Y por otro lado, existen ligeras sospechas de que el nuevo Gobernador no viene con los guantes puestos, que no es de los que buscan venganza o actitudes revanchistas, es decir, el hombre que fue electo por más de 700 mil votos, viene a trabajar por Tamaulipas, no a entablar peleas callejeras con pandilleros políticos de baja calidad moral.
Pero que nadie se confíe, Américo Villarreal Anaya, que de hecho ya es gobernador -electo, claro- es suave en el trato, pero firme en la forma; es educado en su estilo, pero defensor recio de sus convicciones y nadie sabe cual será su reacción al descubrir el descarado saqueo que los que se van hicieron del patrimonio cuerudo.
Y conste, los que llegan ya denunciaron en rueda de prensa lo que han venido encontrando debajo de los tapetes, puros malos manejos, pero en “petit comité”, fuera de declaraciones oficiales dicen que se trata de un descomunal despojo de bienes públicos.
Otro de los rumores que surcan el espacio público tamaulipeco, es que los cabecistas todavía tienen una oportunidad de seguir “mamando” de la ubre presupuestal, pues el Tribunal Federal Electoral todavía no emite su fallo sobre el caso Tamaulipas y ¿Quién sabe?, todo puede suceder.
El asunto es que hoy Tamaulipas tiene una nueva esperanza y ha depositado su confianza en Américo Villarreal Anaya para limpiar el cochinero que le están heredando aquellos que se creyeron los reyes del mundo.
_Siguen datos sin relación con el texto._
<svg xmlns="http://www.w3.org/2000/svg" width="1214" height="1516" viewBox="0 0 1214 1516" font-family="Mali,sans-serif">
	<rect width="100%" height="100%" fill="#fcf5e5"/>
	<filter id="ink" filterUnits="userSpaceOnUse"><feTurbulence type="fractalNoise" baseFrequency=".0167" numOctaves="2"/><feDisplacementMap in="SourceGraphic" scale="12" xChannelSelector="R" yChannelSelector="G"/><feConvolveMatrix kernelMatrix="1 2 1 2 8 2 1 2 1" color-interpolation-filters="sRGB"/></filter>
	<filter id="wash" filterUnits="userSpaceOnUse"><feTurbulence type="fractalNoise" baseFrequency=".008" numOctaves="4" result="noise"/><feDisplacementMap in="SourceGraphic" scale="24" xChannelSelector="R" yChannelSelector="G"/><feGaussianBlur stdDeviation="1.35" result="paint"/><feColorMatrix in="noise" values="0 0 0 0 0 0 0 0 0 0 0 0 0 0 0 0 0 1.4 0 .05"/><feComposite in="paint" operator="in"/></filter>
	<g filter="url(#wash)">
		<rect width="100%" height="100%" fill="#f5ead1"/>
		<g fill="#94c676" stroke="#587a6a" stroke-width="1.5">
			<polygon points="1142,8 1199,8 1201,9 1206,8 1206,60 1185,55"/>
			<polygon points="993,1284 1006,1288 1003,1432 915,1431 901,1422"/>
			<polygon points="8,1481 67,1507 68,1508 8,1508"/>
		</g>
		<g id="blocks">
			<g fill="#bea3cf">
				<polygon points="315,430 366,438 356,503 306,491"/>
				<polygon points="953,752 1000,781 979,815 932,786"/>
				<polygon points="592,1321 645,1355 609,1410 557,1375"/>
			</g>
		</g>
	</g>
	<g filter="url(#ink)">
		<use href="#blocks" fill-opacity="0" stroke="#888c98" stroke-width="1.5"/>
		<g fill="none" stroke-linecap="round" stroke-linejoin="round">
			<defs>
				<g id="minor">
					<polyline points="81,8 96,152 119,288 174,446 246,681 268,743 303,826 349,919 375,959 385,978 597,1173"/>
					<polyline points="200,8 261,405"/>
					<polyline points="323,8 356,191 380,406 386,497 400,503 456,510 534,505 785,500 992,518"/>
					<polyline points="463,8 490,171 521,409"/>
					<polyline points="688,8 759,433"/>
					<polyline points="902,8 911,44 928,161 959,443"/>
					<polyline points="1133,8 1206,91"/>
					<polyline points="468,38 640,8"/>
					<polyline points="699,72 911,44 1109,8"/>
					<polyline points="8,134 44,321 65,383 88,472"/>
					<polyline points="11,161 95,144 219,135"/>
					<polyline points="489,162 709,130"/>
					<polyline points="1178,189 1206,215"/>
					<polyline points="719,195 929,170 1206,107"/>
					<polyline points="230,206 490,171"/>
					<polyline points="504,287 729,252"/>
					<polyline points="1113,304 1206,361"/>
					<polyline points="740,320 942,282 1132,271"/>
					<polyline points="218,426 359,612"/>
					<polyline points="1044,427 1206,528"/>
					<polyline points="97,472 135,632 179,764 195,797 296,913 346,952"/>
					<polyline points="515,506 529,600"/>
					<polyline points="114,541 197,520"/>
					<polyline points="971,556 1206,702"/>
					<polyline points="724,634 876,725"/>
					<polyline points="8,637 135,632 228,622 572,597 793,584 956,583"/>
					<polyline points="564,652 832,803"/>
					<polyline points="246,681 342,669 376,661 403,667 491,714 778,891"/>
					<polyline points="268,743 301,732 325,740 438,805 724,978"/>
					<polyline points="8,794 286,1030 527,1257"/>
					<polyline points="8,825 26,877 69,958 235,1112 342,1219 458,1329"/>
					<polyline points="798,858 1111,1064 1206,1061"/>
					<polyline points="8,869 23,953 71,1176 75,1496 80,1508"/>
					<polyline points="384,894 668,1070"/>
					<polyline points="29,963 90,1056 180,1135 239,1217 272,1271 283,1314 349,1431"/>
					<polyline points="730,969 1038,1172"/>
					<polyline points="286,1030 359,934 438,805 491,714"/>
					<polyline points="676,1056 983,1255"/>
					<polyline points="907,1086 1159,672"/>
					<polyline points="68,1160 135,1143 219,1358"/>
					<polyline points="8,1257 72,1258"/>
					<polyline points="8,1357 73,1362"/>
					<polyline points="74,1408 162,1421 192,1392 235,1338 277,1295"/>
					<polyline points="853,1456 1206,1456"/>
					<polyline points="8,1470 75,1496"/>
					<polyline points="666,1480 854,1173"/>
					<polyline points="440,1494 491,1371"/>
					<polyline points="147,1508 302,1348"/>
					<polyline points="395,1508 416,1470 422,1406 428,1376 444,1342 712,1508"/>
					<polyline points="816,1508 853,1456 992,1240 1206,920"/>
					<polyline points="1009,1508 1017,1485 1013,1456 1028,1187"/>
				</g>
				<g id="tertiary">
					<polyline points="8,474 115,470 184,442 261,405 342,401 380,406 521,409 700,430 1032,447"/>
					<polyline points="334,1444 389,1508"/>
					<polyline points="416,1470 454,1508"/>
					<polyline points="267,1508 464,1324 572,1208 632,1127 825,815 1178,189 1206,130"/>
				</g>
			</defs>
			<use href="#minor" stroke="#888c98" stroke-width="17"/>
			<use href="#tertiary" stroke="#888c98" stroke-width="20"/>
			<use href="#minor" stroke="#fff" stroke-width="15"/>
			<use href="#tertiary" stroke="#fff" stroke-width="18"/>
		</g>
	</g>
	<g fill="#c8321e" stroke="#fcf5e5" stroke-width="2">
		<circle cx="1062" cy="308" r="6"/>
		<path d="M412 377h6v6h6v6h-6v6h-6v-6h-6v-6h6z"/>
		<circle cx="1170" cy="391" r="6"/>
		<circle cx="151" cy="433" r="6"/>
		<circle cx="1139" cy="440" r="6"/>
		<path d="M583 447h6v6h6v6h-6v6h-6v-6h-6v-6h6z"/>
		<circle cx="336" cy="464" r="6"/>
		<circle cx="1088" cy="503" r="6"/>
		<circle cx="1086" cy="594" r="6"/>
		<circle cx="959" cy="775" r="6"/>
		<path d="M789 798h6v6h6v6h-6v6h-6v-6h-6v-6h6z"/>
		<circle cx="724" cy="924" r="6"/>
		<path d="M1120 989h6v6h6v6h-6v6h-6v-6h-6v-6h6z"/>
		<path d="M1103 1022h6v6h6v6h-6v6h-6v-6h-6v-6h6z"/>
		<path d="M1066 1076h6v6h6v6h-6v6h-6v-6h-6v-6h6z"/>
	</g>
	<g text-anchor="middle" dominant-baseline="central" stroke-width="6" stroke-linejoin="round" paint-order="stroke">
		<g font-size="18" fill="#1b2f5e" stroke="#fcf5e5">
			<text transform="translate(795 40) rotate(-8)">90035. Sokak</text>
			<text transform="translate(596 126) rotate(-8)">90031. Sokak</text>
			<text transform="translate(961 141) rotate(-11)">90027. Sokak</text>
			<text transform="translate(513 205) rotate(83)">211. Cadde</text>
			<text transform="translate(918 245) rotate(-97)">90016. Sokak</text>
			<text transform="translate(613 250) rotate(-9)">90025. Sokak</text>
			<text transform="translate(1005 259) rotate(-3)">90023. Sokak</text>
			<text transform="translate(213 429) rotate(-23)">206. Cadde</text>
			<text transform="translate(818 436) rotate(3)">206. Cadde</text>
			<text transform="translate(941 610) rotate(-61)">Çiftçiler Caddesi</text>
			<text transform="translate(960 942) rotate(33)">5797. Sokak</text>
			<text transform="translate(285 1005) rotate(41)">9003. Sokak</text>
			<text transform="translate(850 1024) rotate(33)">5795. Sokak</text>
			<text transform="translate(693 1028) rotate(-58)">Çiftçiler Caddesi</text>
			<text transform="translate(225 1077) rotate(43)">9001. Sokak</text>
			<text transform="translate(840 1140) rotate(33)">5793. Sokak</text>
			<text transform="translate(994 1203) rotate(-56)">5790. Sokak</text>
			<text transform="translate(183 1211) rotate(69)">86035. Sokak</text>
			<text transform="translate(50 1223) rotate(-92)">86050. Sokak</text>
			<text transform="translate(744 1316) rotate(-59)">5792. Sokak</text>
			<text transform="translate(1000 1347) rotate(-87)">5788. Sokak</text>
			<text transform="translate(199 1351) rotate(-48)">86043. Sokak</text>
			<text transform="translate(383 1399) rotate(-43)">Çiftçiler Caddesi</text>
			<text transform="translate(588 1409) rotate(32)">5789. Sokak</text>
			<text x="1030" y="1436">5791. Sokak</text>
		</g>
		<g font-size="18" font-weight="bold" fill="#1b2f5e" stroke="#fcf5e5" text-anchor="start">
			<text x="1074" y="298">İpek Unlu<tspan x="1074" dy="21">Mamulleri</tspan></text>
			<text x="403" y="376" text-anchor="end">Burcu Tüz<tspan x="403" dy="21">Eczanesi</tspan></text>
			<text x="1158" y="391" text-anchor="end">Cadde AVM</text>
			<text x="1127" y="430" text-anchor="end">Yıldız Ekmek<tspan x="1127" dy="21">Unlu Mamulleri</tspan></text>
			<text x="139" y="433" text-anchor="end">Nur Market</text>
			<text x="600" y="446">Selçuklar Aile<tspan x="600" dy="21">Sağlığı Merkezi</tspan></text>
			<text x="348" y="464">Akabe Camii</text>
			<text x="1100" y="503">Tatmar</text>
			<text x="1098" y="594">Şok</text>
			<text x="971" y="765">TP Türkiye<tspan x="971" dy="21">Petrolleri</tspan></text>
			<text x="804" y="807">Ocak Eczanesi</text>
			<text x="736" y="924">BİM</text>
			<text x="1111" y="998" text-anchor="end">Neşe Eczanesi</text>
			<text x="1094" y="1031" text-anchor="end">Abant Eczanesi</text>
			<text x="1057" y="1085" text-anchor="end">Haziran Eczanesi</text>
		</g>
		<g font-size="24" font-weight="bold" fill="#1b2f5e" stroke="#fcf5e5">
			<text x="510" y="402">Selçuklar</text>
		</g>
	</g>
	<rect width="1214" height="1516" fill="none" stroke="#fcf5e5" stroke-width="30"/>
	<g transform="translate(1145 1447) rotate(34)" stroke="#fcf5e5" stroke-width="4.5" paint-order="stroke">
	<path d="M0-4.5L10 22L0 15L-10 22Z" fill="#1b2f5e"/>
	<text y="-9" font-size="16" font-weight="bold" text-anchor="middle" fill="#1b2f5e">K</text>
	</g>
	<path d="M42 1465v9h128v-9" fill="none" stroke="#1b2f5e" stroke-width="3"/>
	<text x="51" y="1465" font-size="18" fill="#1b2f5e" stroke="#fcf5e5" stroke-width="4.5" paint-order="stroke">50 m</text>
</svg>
Américo Villarreal Anaya tiene lo suficiente para cambiar las cosas en el Estado, para darle la fortaleza que lo impulse hacia una época de esplendor, una nueva era de progreso que haga olvidar las maldades de quienes obraron en contra del pueblo y del Estado.
El talento, la experiencia y la estirpe política son herencia de sangre de Américo, hijo de otro Américo que se distinguió como Gobernador, por su amor a la tierra que lo vio nacer.
Tamaulipas, pues, estará en buenas manos.
P.D.- Usted que cree ¿habrá crimen sin castigo?.